Optical Transformers
Maxwell G. Anderson, Shi-Yuan Ma, Tianyu Wang, Logan G. Wright, Peter L. McMahon
TL;DR
This work investigates the feasibility of running Transformer operations on optical hardware to dramatically reduce energy consumption for large-scale models. By combining real optical experiments with calibrated simulations, the authors show that linear Transformer computations can operate under optical noise and imprecision, and they derive scaling laws indicating an energy cost per MAC that scales as $\frac{1}{d}$ with model width. Their results suggest substantial energy advantages over digital processors, potentially exceeding $100\times$ for current large models and reaching orders of magnitude beyond future quadrillion-parameter models, contingent on hardware scaling and low-precision strategies.

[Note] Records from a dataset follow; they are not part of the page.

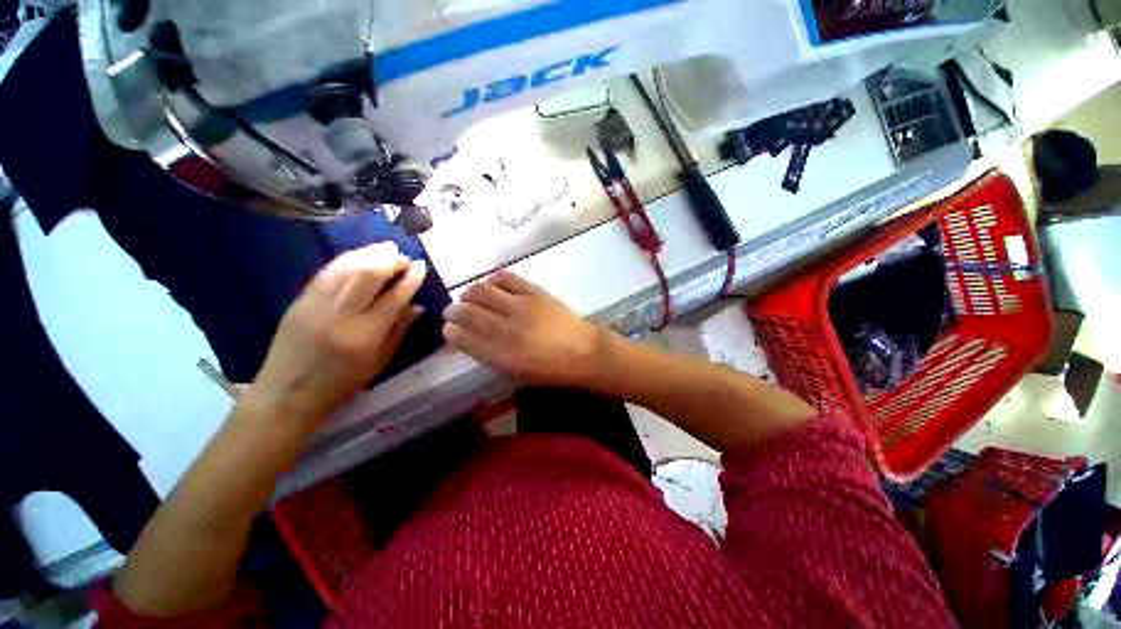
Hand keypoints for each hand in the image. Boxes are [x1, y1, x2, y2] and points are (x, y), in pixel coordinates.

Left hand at [247, 242, 426, 424]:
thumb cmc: (341, 384)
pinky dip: (346, 260)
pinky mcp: (299, 300)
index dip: (411, 279)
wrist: (286, 394)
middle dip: (390, 261)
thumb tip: (418, 306)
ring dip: (369, 254)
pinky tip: (359, 255)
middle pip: (368, 275)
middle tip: (404, 258)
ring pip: (345, 268)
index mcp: (364, 336)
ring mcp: (315, 305)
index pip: (394, 298)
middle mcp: (339, 315)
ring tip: (386, 248)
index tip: (421, 266)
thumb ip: (399, 331)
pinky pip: (325, 272)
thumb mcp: (379, 362)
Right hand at [443, 270, 606, 386]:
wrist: (583, 351)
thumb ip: (489, 354)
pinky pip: (505, 277)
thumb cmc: (549, 369)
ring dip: (469, 293)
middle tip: (453, 311)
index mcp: (499, 355)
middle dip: (453, 310)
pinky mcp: (534, 291)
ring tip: (471, 297)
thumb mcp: (515, 372)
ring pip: (481, 290)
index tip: (448, 328)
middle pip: (466, 311)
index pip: (461, 337)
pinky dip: (493, 279)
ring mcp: (520, 306)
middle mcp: (505, 329)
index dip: (450, 330)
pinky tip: (492, 285)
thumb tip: (468, 337)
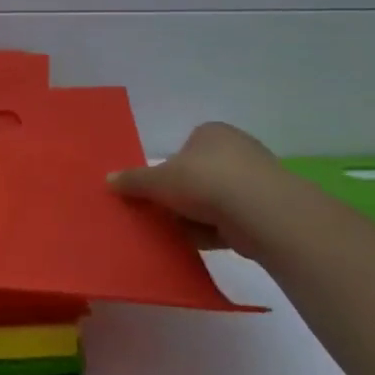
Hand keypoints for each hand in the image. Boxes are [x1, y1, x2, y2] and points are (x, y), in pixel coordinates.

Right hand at [108, 121, 280, 259]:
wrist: (262, 213)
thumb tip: (108, 179)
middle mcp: (237, 149)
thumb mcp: (158, 180)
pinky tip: (199, 242)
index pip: (184, 148)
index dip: (168, 169)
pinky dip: (215, 230)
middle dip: (181, 195)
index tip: (156, 190)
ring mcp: (255, 179)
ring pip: (214, 199)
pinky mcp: (266, 209)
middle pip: (198, 174)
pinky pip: (231, 219)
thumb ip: (133, 180)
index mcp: (212, 132)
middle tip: (162, 213)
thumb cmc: (205, 182)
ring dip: (197, 215)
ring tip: (178, 231)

The study also analyzes design implications for optical neural-network accelerators, including data-access costs, memory strategies, and architecture trends, and discusses a roadmap towards scalable, optics-based deep learning with Transformers. Overall, optical accelerators emerge as a plausible path to massively more energy-efficient inference for very large Transformers, provided future hardware can achieve the necessary density, speed, and memory integration.
Abstract
The rapidly increasing size of deep-learning models has caused renewed and growing interest in alternatives to digital computers to dramatically reduce the energy cost of running state-of-the-art neural networks. Optical matrix-vector multipliers are best suited to performing computations with very large operands, which suggests that large Transformer models could be a good target for optical computing. To test this idea, we performed small-scale optical experiments with a prototype accelerator to demonstrate that Transformer operations can run on optical hardware despite noise and errors. Using simulations, validated by our experiments, we then explored the energy efficiency of optical implementations of Transformers and identified scaling laws for model performance with respect to optical energy usage. We found that the optical energy per multiply-accumulate (MAC) scales as $\frac{1}{d}$ where $d$ is the Transformer width, an asymptotic advantage over digital systems. We conclude that with well-engineered, large-scale optical hardware, it may be possible to achieve a $100 \times$ energy-efficiency advantage for running some of the largest current Transformer models, and that if both the models and the optical hardware are scaled to the quadrillion-parameter regime, optical computers could have a $>8,000\times$ energy-efficiency advantage over state-of-the-art digital-electronic processors that achieve 300 fJ/MAC. We analyzed how these results motivate and inform the construction of future optical accelerators along with optics-amenable deep-learning approaches. With assumptions about future improvements to electronics and Transformer quantization techniques (5$\times$ cheaper memory access, double the digital--analog conversion efficiency, and 4-bit precision), we estimated that optical computers' advantage against current 300-fJ/MAC digital processors could grow to $>100,000\times$.